Bush, Alex et al. (2019). Data from: Incorporating existing thermal tolerance into projections of compositional turnover under climate change [Dataset]. Dryad. https://doi.org/10.5061/dryad.jg1bn4s

Abstract

Aim: Observed, realized niche space often underestimates species’ physiological tolerances due to interactions with other species, dispersal constraints, and because some combinations of influential environmental factors do not currently exist in the real world. Conversely, correlative ecological niche models rely on the assumption that the range of environmental conditions encompassed by a species’ geographic distribution accurately reflects their environmental tolerances, including community-level approaches like Generalised Dissimilarity Modelling (GDM). We extend GDM to better understand what effect broader environmental tolerances could have on compositional turnover under climate change.
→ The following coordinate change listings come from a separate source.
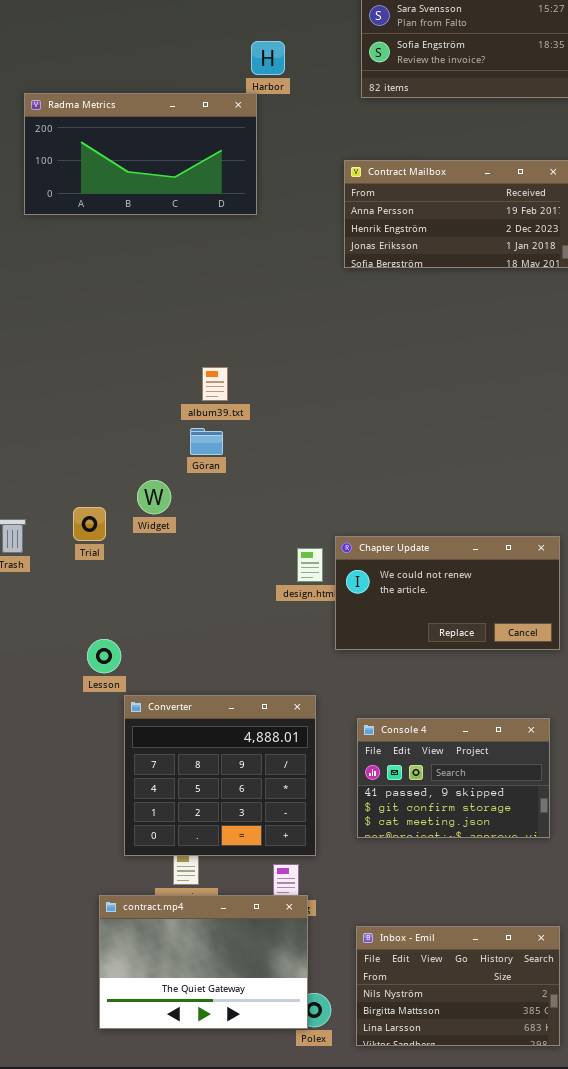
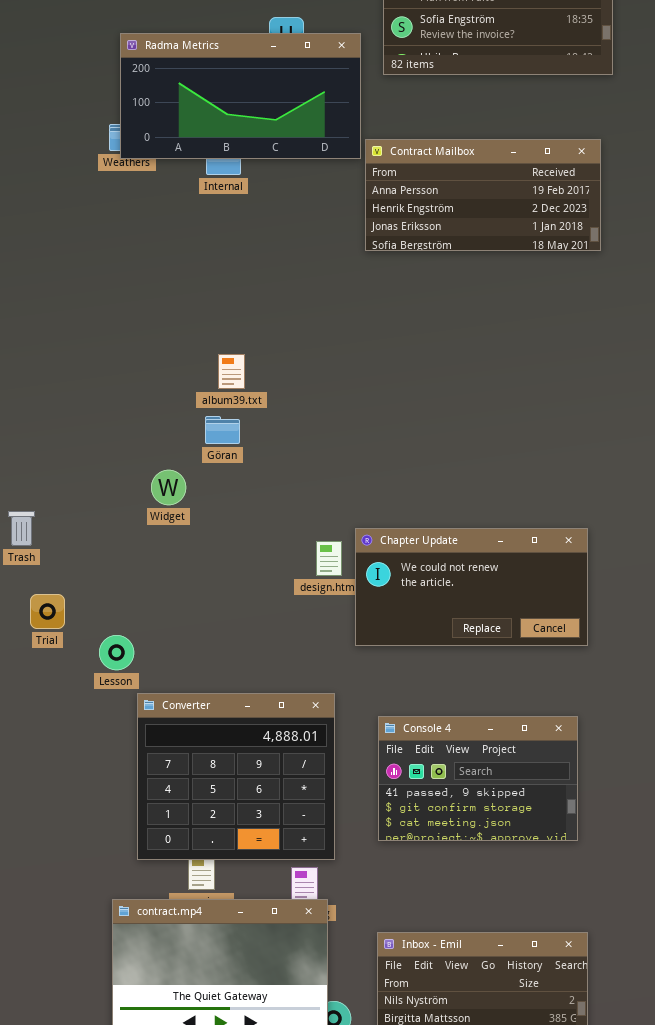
Radma Metrics: [24,93,257,215] -> [120,33,361,159], moved
Trial: [73,507,106,541] -> [30,594,65,629], moved

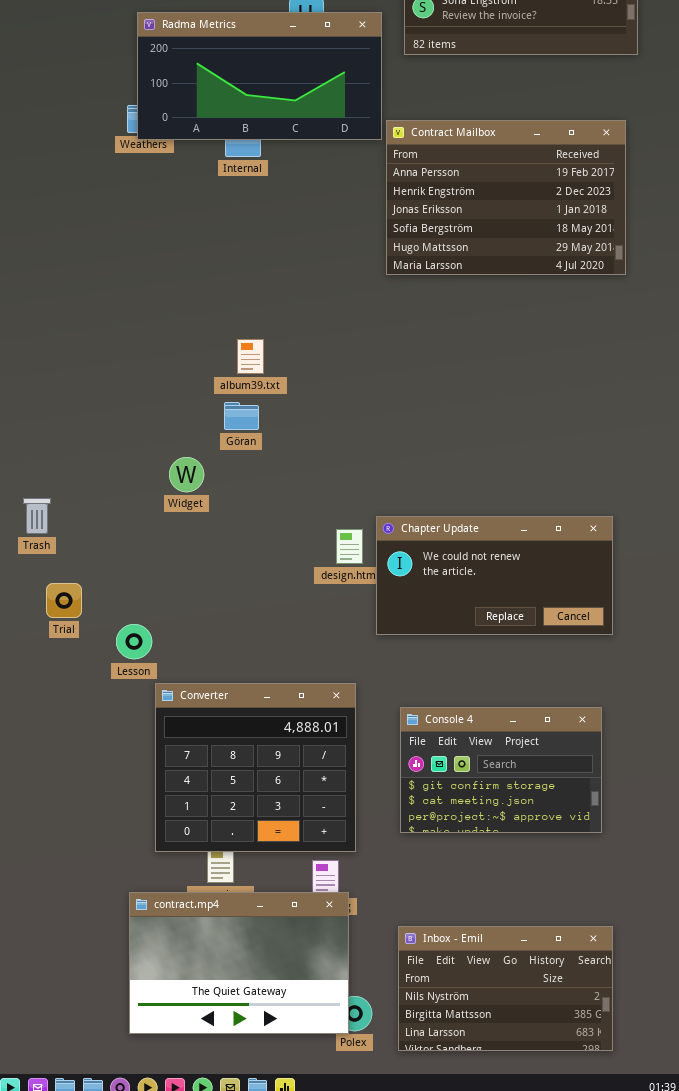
Contract Mailbox: [365,139,601,251] -> [386,120,626,275], resized
Console 4: [378,716,578,841] -> [400,707,602,833], scrolled down 1 row

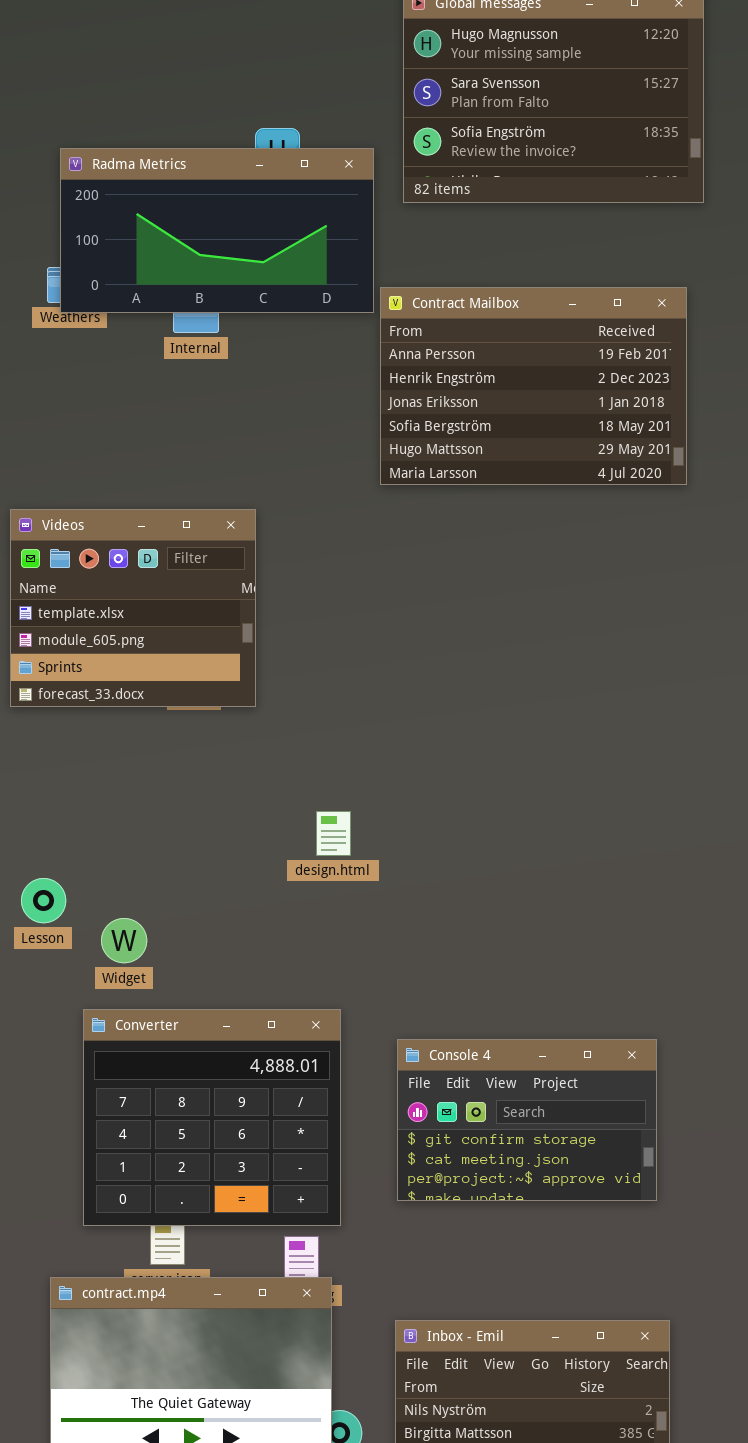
Videos: none -> [10,509,256,707], opened
Widget: [169,457,204,492] -> [101,918,147,963], moved
Chapter Update: [376,516,613,635] -> none, closed
Lesson: [116,624,152,659] -> [21,878,66,923], moved

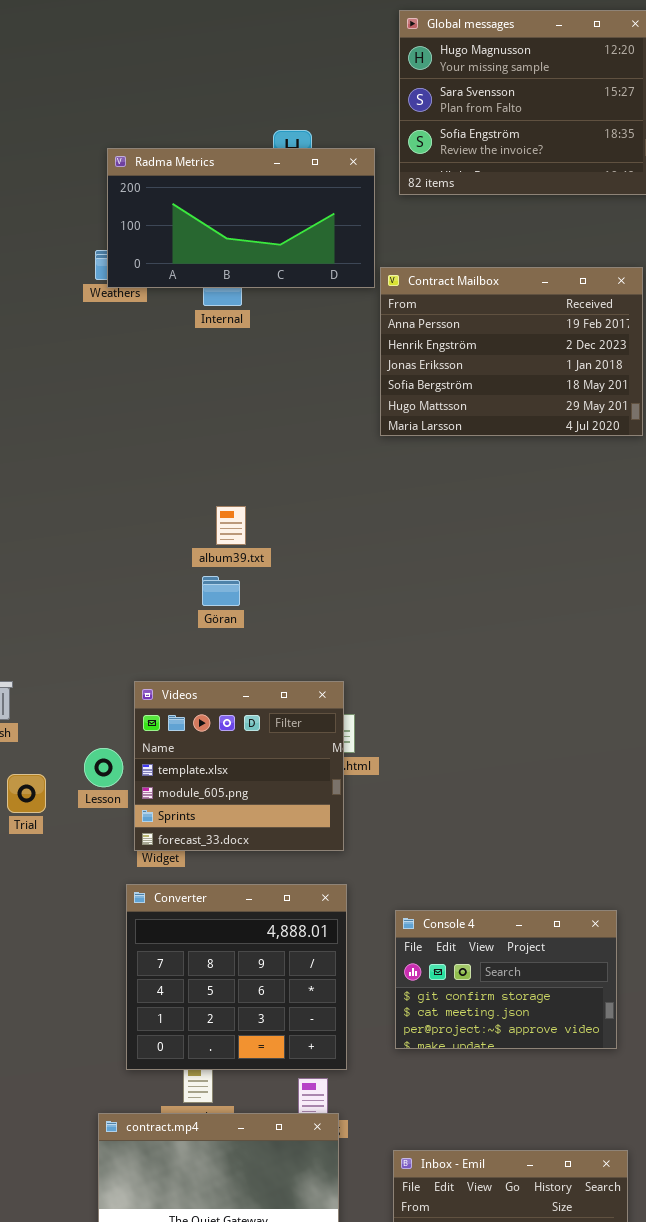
Videos: [10,509,256,707] -> [134,681,344,851], moved
Lesson: [21,878,66,923] -> [84,748,123,787], moved

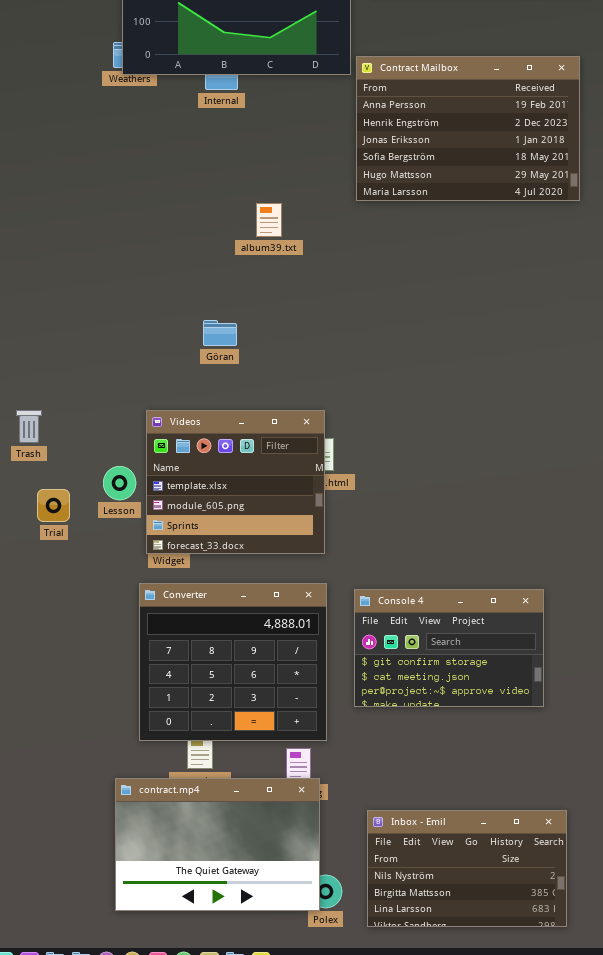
album39.txt: [216,506,246,545] -> [256,203,282,237], moved
Console 4: [395,910,617,1049] -> [354,589,544,707], moved

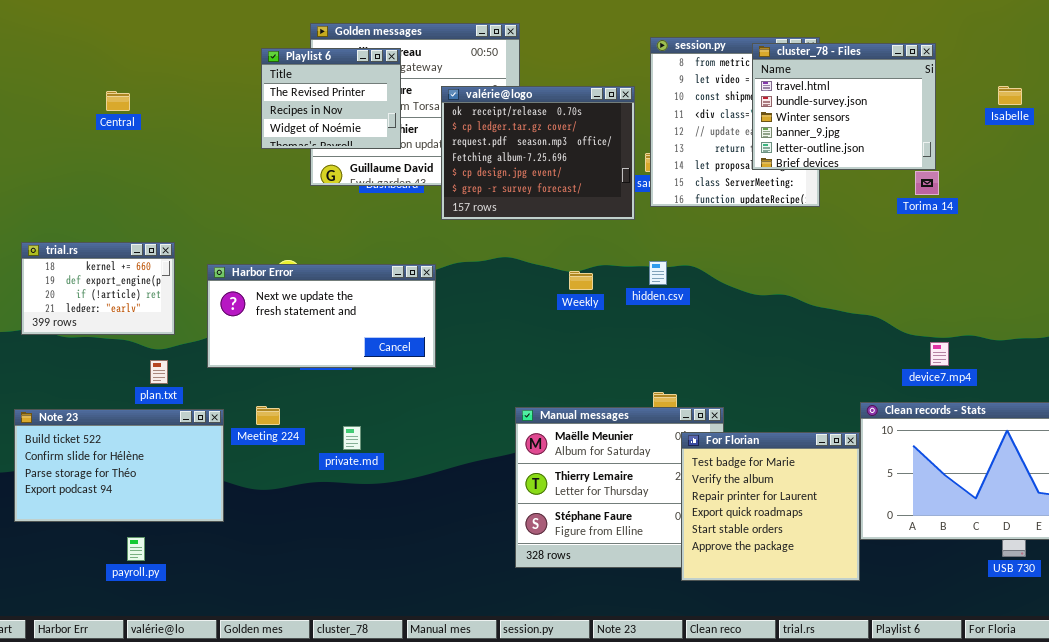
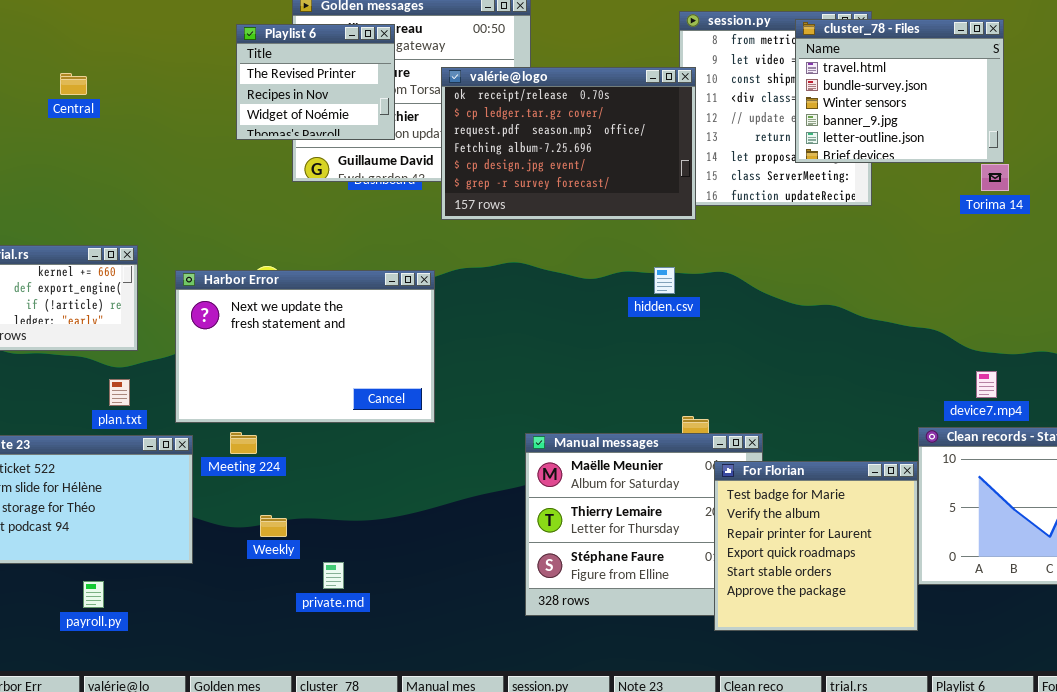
valérie@logo: [441,86,635,220] -> [441,67,696,220], resized
hidden.csv: [649,261,667,285] -> [654,267,675,294], moved
Harbor Error: [207,264,436,368] -> [175,270,435,423], resized
Weekly: [569,271,593,290] -> [260,515,287,537], moved
device7.mp4: [930,342,949,366] -> [976,371,997,398], moved
private.md: [343,426,361,450] -> [323,562,344,589], moved

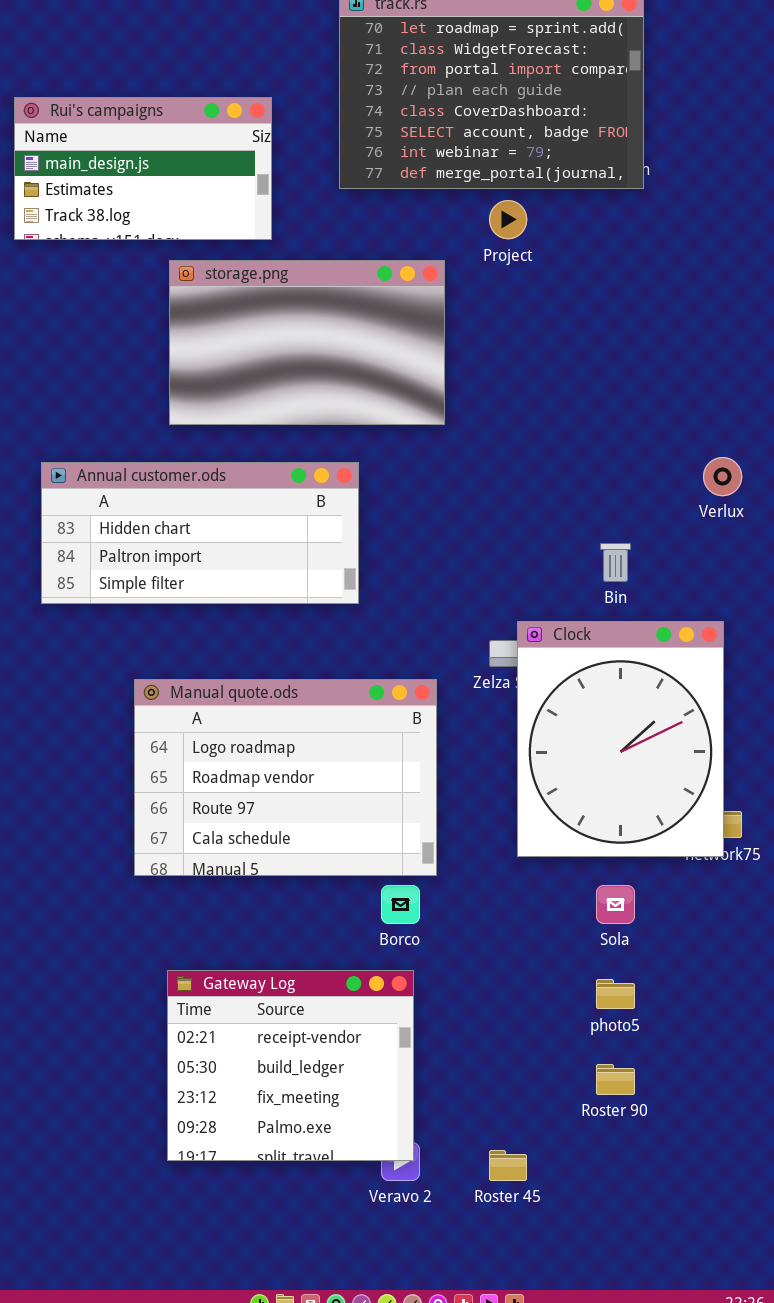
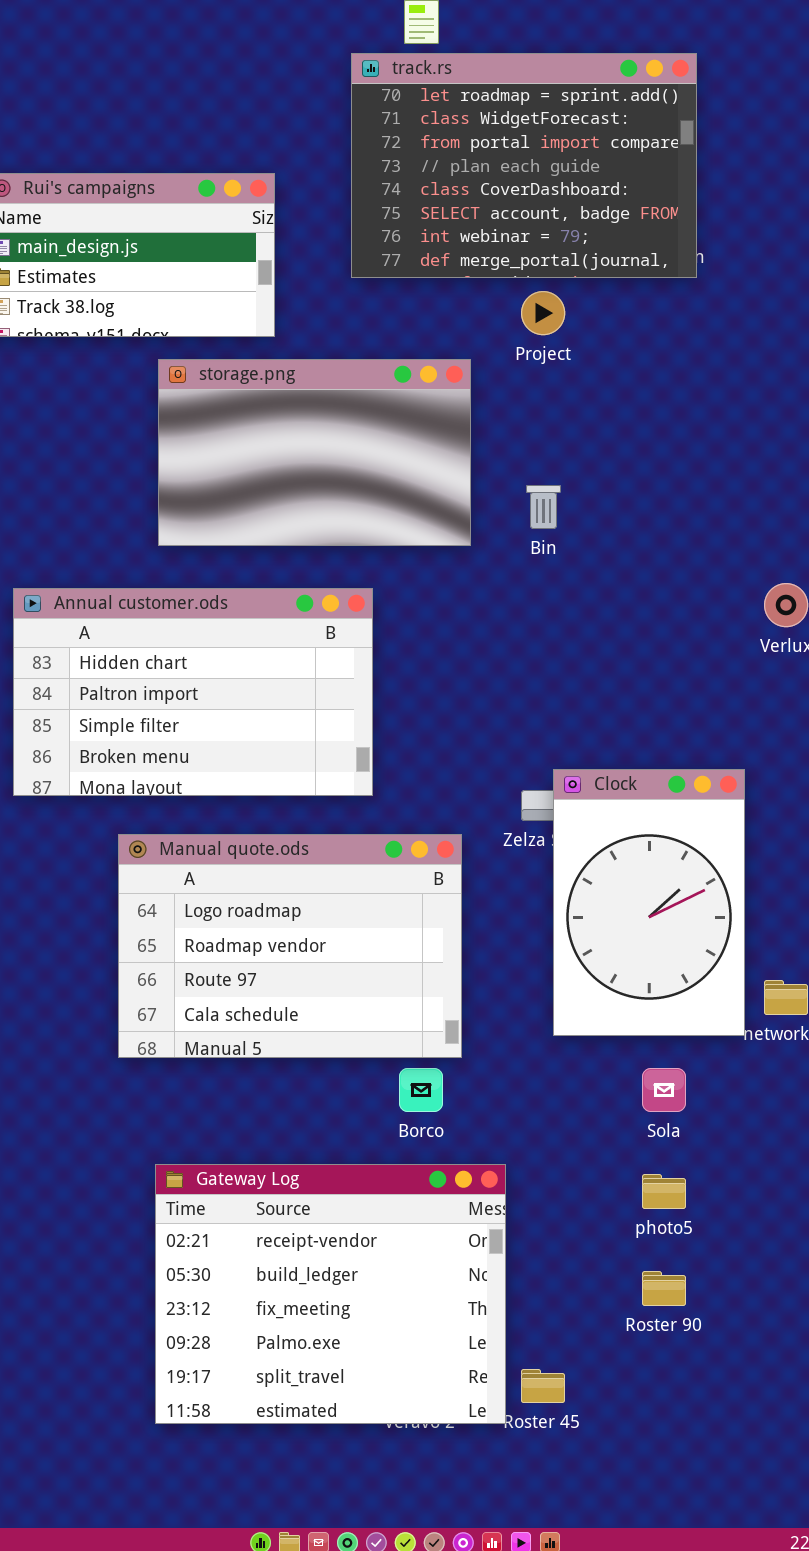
Annual customer.ods: [41,462,359,604] -> [13,588,373,796], resized
Bin: [600,543,631,582] -> [526,485,561,529], moved
Clock: [517,621,724,857] -> [553,769,745,1036], resized
Gateway Log: [167,970,414,1161] -> [155,1164,506,1424], resized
Innovation: We show how GDM can be adjusted as a function of best-available estimates of the average ratio between realized and potential niche widths to modify projected temporal turnover. We demonstrate this approach by using the estimated niche ratios of Australian plant species (n=7184) relative to thermal extremes, and the rate at which this ratio varied with temperature. The modified GDMs showed existing thermal tolerance could reduce the turnover predicted by standard models under climate change by up to 11%. We further show how the reduction in expected turnover by 2090 will influence where a greater proportion of the current community will persist in a region. Main conclusions: We suggest that standard spatial GDMs and their modified versions represent the extremes of ecological niche perspectives (i.e. realized and potential) and the range of tolerance communities may have when responding to environmental change. GDM projections therefore identify the range of uncertainty associated with a critical model assumption, and as climate change continues, ongoing community monitoring could be used to validate the balance between the two possibilities.